At present, although it is possible to make use of wireless technology within homes and office buildings, the connection from these buildings back to the public internet requires wires. External routers connect local area networks to the public internet through strings of phone lines, T1 lines or optical fibres.
The new project, which sees Imperial working with academic and industrial partners across Europe, aims to use wireless links with advanced antennae instead of such wires to beam a radio signal between buildings local area networks and external routers. A mesh of routers beaming data between them would form a wireless network which would relay data to and from the public internet.
The use of wireless technologies has the potential to greatly increase access to the internet for users in urban areas and also in remote areas where it might be costly or physically difficult to lay out wires. It is also anticipated that a network using multiple-input-multiple-output (MIMO) antennae would be able to carry data at very high speeds. In comparison, present wired technologies such as ADSL and T1 lines can carry a more limited amount of data than the wireless network, and optical fibres can carry high amounts of data but are relatively expensive.
Issues that the project will be tackling include making certain that networking technologies can work efficiently with the MIMO antennae design, ensuring that the electro-magnetic waves from the antennae head in precisely the right direction and minimising any radio interference that these waves might cause.
Professor Kin Leung, project coordinator from both the Department of Electrical and Electronic Engineering and the Department of Computing at Imperial College, said: "The internet has become an integral part of our daily life and continues to grow.
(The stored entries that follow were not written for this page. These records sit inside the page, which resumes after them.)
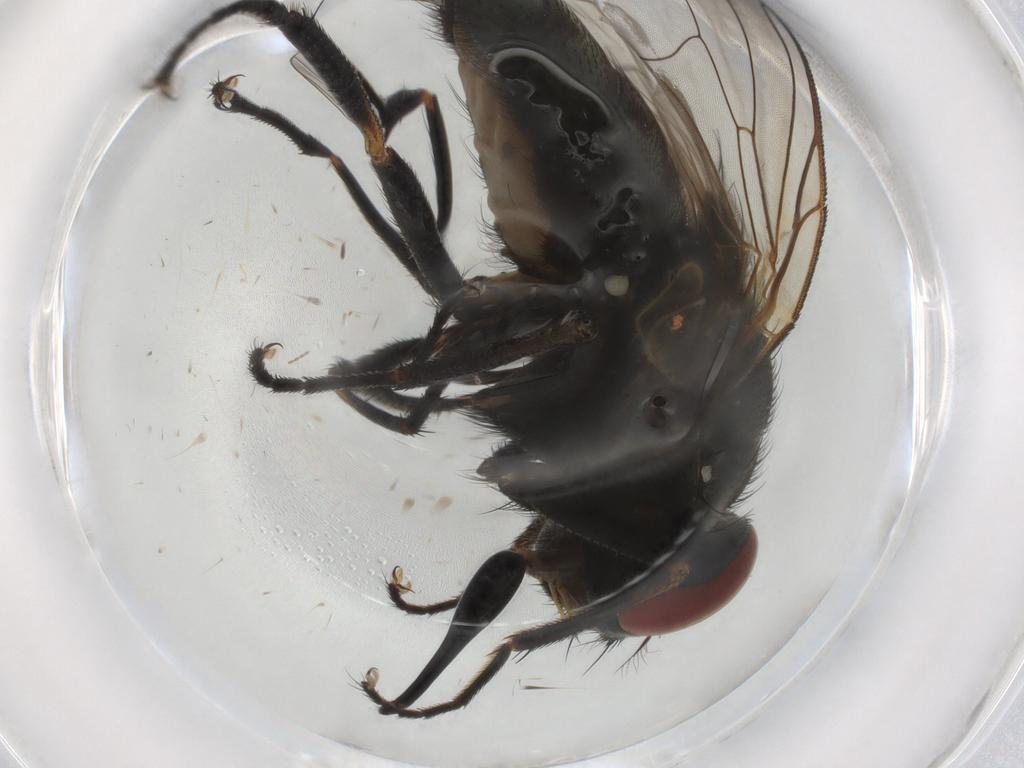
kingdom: Animalia
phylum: Arthropoda
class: Insecta
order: Diptera
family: Muscidae
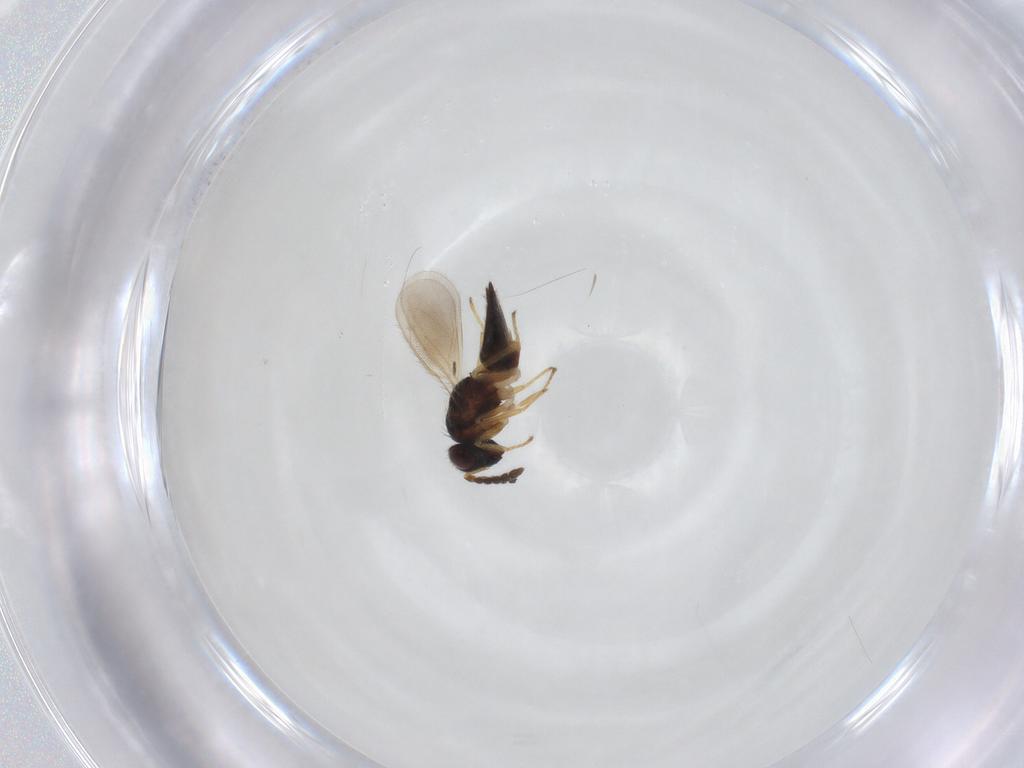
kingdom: Animalia
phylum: Arthropoda
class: Insecta
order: Hymenoptera
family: Eulophidae
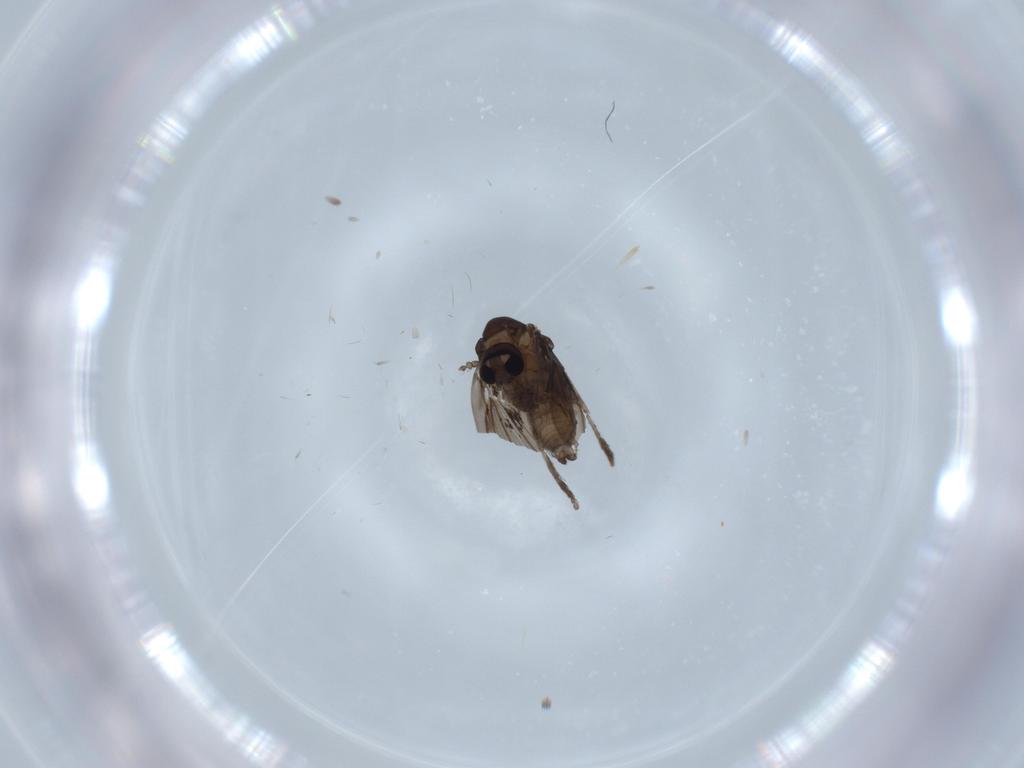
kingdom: Animalia
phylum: Arthropoda
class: Insecta
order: Diptera
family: Psychodidae
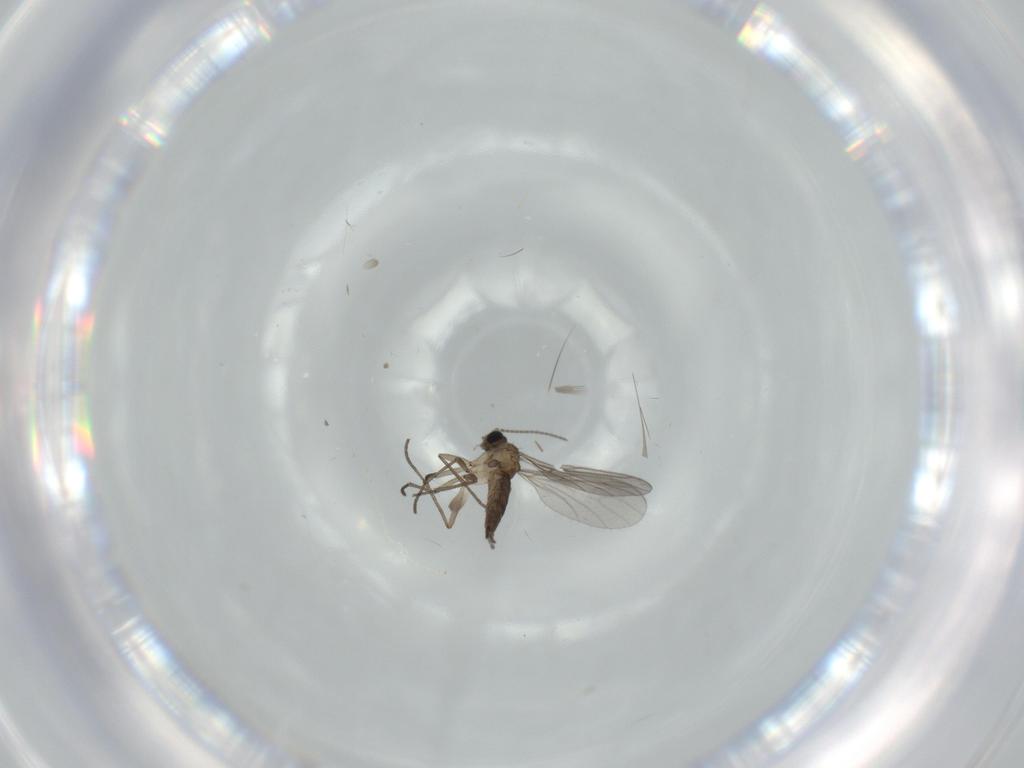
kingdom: Animalia
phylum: Arthropoda
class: Insecta
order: Diptera
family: Sciaridae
Instead of relying on the use of traditional wired lines, we need to explore alternative, efficient technologies to connect users in homes and office buildings to the internet.
"Our challenge here is to invent an integrated set of new antennae and wireless networking technologies that can work together efficiently to meet such needs. We are hoping that we could see this technology in use within the next five to ten years," he added.
The project, named MEMBRANE (Multi-Element Multihop Backhaul Reconfigurable Antenna Network), is expected to run until June 2008, by which time the project team are hopeful they will have built a prototype of the key elements of the new wireless network.
The Imperial researchers are working on the project alongside partners from Lucent Technologies, ETH Zurich, Intel, CEFRIEL, Intracom and Telefonica. The MEMBRANE project is part-funded with €2.8 million by the European Community’s 6th Framework Programme.